Saturday 13 June 2009

A Rare Thing


Image left: Common Sandpiper
Sunday 7th June
A Rare Thing

I turn into the Narrows under a sky filled with the siren like calls of oystercatchers. I quickly find the empty cup of their nest seated in a heather topped boulder: It had originally held three eggs, but two of these had been lost early on leaving only a single chick to face the rigors of life on the beach. I move off and their calls subside.

The recent run of neap tides have failed to dampen the expanse of sand leaving it littered with sea borne debris. Even the small tidal stream that skirts island’s side of the sand has disappeared leaving only the fossilised indents of running water. On the opposite bank the oaks of John’s Wood have filled out their canopy still holding to the glass ceiling created by the prevailing winds. Below on the edge of the sand a patch of Irises are just beginning to flower, the distance lending them the feel of impressionist’s sketch with hastily thrown yellow dashes amongst the green fuse.

For the island’s rocky margin life has also moved on apace, the low cliffs hold wooded tufts, with oak, birch, aspen and hazel all in leaf while the rowans had started to blossom. Even the shear faces of rock are dotted with tight bunches of thrift like unfurled anemones. Where ledges and fissures afford some shelter ferns, penny royal and heather bring their own colour to the patina of lichens. I drew myself into this world with deep breaths , someone had painted over the surfaces with life.

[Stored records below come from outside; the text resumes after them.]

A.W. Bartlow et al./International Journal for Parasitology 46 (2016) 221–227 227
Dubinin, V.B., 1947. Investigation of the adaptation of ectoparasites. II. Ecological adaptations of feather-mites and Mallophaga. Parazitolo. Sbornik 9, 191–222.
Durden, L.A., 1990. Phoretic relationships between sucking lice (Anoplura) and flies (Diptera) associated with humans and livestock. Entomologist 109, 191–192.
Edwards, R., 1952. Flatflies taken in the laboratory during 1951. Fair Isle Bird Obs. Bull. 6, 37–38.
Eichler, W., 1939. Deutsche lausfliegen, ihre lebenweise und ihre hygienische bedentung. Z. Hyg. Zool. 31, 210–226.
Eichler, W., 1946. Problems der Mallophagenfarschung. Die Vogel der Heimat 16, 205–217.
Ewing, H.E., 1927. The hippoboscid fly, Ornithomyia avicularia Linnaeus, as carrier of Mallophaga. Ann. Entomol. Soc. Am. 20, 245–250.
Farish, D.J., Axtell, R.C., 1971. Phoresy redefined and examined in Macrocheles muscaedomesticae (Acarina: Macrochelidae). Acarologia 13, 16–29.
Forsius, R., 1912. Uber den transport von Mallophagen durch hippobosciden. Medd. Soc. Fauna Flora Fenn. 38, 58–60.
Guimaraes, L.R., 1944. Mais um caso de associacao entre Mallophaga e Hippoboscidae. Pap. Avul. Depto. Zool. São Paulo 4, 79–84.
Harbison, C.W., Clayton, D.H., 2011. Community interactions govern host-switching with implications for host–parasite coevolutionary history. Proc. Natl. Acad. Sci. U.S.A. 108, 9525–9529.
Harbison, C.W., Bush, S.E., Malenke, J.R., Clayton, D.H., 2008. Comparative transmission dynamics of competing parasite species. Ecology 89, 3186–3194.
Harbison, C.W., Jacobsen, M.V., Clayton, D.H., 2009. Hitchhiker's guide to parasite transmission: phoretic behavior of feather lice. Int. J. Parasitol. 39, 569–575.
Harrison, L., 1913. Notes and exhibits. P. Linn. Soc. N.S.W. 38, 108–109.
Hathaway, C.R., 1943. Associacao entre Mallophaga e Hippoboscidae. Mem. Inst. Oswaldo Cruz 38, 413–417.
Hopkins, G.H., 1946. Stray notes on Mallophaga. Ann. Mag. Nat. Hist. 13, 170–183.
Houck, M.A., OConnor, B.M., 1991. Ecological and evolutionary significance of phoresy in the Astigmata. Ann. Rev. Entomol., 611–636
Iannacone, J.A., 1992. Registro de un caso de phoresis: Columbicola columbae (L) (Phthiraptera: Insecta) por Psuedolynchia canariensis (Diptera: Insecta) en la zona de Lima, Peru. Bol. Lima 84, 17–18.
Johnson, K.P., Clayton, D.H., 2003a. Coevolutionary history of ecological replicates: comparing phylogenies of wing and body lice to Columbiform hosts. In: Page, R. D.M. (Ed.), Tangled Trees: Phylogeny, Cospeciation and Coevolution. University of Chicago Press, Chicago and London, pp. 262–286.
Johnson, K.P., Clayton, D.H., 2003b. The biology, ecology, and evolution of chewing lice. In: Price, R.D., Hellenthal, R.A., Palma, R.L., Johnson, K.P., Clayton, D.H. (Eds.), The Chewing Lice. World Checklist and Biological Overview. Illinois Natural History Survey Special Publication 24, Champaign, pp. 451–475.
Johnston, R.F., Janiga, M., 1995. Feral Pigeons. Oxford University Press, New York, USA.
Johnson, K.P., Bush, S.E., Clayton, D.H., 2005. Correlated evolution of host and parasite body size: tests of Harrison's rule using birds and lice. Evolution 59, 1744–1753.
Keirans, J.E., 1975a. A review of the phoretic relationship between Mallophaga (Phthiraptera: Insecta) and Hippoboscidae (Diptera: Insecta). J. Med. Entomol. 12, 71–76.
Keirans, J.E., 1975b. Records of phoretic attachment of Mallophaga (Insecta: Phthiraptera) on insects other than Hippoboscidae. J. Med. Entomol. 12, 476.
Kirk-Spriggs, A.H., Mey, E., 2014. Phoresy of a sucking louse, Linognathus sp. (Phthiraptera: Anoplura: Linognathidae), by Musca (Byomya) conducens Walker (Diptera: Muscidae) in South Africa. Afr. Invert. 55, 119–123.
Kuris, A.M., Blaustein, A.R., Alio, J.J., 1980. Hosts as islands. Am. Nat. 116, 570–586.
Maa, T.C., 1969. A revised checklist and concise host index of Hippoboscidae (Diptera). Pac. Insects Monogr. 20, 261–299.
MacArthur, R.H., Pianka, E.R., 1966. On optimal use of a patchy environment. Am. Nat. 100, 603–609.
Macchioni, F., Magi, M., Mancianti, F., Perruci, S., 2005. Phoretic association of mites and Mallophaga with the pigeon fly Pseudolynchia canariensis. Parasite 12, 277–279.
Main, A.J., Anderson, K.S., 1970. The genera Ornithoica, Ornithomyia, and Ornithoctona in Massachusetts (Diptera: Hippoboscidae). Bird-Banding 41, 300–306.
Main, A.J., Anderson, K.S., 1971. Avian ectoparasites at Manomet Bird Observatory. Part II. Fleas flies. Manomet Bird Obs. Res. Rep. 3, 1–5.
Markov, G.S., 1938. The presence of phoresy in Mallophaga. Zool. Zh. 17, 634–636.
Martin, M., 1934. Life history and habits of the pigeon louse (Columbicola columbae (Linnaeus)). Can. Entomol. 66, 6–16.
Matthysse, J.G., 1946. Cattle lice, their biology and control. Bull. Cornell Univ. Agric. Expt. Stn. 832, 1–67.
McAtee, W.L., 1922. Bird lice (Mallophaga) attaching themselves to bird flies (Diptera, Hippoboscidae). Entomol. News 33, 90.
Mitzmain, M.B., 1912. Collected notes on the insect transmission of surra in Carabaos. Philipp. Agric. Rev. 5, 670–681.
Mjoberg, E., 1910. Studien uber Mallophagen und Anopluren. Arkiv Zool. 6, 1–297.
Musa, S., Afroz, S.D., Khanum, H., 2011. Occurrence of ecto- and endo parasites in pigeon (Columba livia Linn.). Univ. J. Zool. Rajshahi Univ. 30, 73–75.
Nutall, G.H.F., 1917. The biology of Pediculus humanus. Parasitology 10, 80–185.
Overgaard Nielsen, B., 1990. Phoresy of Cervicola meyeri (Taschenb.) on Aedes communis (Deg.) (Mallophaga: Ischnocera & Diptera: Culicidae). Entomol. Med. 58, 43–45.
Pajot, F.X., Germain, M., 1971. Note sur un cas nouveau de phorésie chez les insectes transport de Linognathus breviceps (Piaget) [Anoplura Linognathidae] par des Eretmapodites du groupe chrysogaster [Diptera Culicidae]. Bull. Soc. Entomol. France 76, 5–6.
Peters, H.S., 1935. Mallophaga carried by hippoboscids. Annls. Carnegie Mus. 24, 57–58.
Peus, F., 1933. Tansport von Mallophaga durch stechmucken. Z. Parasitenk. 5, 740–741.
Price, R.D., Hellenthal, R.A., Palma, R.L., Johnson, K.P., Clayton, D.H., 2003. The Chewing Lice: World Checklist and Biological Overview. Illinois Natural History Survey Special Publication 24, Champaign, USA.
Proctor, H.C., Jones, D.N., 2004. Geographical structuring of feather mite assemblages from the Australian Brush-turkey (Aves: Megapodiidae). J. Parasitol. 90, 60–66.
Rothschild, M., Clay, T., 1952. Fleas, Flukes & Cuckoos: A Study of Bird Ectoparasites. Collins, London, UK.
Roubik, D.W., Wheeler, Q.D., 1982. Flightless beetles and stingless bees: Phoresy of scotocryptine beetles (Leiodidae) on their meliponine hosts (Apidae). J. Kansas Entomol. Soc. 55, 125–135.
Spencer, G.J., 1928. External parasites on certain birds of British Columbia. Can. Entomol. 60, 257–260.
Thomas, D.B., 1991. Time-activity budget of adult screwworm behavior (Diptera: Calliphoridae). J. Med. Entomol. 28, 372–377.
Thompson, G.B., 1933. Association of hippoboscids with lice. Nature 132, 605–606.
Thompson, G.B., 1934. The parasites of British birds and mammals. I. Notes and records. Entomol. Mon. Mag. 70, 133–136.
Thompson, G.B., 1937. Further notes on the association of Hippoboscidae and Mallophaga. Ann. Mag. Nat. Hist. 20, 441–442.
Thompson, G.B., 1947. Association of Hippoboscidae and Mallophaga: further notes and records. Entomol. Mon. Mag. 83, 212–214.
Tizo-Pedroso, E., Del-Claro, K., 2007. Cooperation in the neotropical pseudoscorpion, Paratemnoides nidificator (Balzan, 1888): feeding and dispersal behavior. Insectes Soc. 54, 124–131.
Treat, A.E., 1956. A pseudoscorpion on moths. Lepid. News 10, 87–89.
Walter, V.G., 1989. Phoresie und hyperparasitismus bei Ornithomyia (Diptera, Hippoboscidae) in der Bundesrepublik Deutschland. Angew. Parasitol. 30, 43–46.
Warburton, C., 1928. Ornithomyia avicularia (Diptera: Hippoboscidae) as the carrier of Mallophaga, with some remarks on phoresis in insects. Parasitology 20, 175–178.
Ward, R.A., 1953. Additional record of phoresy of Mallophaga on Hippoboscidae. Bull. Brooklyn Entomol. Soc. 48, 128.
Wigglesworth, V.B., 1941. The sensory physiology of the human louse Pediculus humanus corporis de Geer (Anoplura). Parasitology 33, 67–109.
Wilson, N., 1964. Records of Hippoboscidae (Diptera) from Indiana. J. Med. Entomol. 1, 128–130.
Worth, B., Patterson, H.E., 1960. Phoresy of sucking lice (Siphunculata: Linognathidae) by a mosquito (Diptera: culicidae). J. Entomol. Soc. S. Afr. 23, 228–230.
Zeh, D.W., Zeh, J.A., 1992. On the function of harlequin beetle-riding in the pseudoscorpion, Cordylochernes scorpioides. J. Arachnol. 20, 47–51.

From a low stand of birch the call of a bird brought my attention in from the beach. The tone was melodious enough to be a songbird but it had a distinct resonance that marked it out from the thrushes and warblers. Its calls pulled me from bush to bush while my quarry gave up only tantalising glimpses. I was been played for a fool and when the bird had taken me far enough from its nest it made a long arc back to were the game had began. I too returned to the start but instead of replaying the chase, I waited. A small wading bird emerged from the thicket calling to its mate who answered from the top of rock on the edge of the beach. It flitted off the ground and threw its legs forward to grapple with a low branch on which it intended to perch, it took a couple of second to find its balance. I waited with them as they moved from branch to rock through the small valley dipping their tails and calling all the time. What I took to be the female made occasional sorties to the base of a hazel, where I assumed her nest lay. The species of the bird was only something I could guess at and these guesses ranged from rare passage migrants to species I had seldom found the need to look up in my field guide. I suppose life is a rare thing in itself and intimacy with it, rarer still.